Higher flexibility in input N:P ratios results in more balanced phosphorus budgets in two long-term experimental agroecosystems

Abstract

Inefficient phosphorus (P) use in intensive agriculture is common in both organic and conventional systems, resulting in P over-application and soil P build-up. Increasing crop P removal and P recycling within farming systems (e.g., via cover crops) and reducing P inputs lower P surpluses, resulting in more balanced P budgets. Lowering P inputs to reduce soil P surpluses is easier with mineral fertilizers for which nitrogen (N) and P inputs can be decoupled, whereas reducing inputs of organic amendments with a constrained N:P stoichiometry (manures, composts) often results in N under-fertilization and lower yields.
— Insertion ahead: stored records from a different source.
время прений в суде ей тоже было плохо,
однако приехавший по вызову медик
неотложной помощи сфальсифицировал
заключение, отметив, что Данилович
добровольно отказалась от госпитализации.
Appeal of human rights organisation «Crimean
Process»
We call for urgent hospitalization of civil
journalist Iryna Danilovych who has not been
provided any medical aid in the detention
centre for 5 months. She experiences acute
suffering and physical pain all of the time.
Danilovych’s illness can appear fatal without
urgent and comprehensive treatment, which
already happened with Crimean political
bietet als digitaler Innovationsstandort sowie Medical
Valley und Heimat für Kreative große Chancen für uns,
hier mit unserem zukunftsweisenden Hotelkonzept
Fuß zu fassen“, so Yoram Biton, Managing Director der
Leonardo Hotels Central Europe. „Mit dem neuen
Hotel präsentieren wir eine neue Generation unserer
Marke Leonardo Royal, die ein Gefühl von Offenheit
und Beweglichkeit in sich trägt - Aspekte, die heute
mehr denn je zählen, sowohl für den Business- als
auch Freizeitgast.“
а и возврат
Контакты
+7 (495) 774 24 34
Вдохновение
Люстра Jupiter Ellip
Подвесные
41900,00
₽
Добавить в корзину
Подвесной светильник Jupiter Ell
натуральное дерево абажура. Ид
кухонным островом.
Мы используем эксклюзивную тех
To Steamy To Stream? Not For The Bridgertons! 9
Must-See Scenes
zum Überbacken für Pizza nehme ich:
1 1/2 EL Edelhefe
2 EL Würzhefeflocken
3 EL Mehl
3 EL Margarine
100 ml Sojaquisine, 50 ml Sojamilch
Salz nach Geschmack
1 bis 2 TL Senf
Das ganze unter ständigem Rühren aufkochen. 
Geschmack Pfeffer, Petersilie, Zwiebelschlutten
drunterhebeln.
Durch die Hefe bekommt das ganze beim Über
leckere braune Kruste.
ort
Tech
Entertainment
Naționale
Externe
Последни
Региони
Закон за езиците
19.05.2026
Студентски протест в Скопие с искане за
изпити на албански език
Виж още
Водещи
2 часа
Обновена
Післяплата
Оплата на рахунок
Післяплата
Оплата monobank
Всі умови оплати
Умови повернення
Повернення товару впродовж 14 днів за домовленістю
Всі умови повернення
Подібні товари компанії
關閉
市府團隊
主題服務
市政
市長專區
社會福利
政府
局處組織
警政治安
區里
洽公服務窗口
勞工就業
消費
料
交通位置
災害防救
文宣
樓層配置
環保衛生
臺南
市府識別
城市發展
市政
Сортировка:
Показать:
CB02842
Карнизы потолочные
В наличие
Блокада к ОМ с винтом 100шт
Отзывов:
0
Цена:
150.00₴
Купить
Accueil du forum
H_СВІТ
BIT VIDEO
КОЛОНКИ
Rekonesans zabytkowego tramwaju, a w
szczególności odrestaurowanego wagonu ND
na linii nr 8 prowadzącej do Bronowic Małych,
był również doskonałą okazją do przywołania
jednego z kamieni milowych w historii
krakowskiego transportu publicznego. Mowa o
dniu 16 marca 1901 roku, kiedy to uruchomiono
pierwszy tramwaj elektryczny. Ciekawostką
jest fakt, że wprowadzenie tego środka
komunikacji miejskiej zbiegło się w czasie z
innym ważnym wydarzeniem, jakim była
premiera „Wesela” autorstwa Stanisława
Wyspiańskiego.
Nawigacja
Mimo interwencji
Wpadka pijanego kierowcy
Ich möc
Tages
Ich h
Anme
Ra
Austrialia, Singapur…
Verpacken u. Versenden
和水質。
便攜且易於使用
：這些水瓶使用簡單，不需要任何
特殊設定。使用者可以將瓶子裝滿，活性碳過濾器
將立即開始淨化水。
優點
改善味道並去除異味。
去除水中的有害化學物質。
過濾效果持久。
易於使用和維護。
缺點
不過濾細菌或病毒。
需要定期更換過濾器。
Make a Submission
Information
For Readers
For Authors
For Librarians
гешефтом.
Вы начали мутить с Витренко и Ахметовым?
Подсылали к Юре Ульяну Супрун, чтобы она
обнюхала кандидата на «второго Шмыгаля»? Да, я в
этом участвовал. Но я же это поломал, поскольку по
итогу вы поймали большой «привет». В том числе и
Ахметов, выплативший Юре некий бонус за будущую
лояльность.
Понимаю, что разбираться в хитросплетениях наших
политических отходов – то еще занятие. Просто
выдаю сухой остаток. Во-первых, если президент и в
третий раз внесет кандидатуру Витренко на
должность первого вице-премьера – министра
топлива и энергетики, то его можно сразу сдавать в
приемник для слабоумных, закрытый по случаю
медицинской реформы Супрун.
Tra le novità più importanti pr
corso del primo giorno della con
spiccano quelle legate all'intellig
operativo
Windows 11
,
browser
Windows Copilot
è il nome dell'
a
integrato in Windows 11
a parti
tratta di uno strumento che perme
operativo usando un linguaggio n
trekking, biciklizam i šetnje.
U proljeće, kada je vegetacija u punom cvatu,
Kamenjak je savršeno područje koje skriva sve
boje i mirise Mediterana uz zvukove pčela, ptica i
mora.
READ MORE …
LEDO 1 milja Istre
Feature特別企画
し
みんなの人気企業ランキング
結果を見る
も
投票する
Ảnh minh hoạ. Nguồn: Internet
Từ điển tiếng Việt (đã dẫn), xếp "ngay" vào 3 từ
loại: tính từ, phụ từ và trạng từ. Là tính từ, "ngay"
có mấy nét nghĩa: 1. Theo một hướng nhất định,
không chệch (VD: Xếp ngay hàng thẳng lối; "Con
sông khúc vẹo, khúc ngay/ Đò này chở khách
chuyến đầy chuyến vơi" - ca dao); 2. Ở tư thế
We computed farm-gate P budgets for several vegetable and grain cropping systems in two long-term California agricultural experiments that vary in terms of inputs (mineral fertilizers, organic fertilizers, manure, yard compost), cash crops (corn, wheat, tomato, broccoli, lettuce), cover crops (type, frequency) and cropping intensity (biennially, annually or biannually). In organic systems, using manure or compost resulted in high P surpluses, whereas using pelleted or liquid organic fertilizers with higher N:P ratios resulted in smaller P surpluses. Systems receiving mineral fertilizers were often very close to P balance when fertilized regularly. Grain rotations generally had small P deficits whereas vegetable rotations had P surpluses due to lower crop P removal and higher output N:P in vegetables. Phosphorus uptake by cover crops was important (12–25kg Pha−1), but their benefits to soil fertility will depend on the magnitude and timing of P release during residue decomposition. Overall, using organic nutrient sources with a constrained stoichiometry and low N:P ratios resulted in significant P surpluses, confirming the need to use complementary N sources such as N-fixation or N-rich fertilizers to balance P budgets.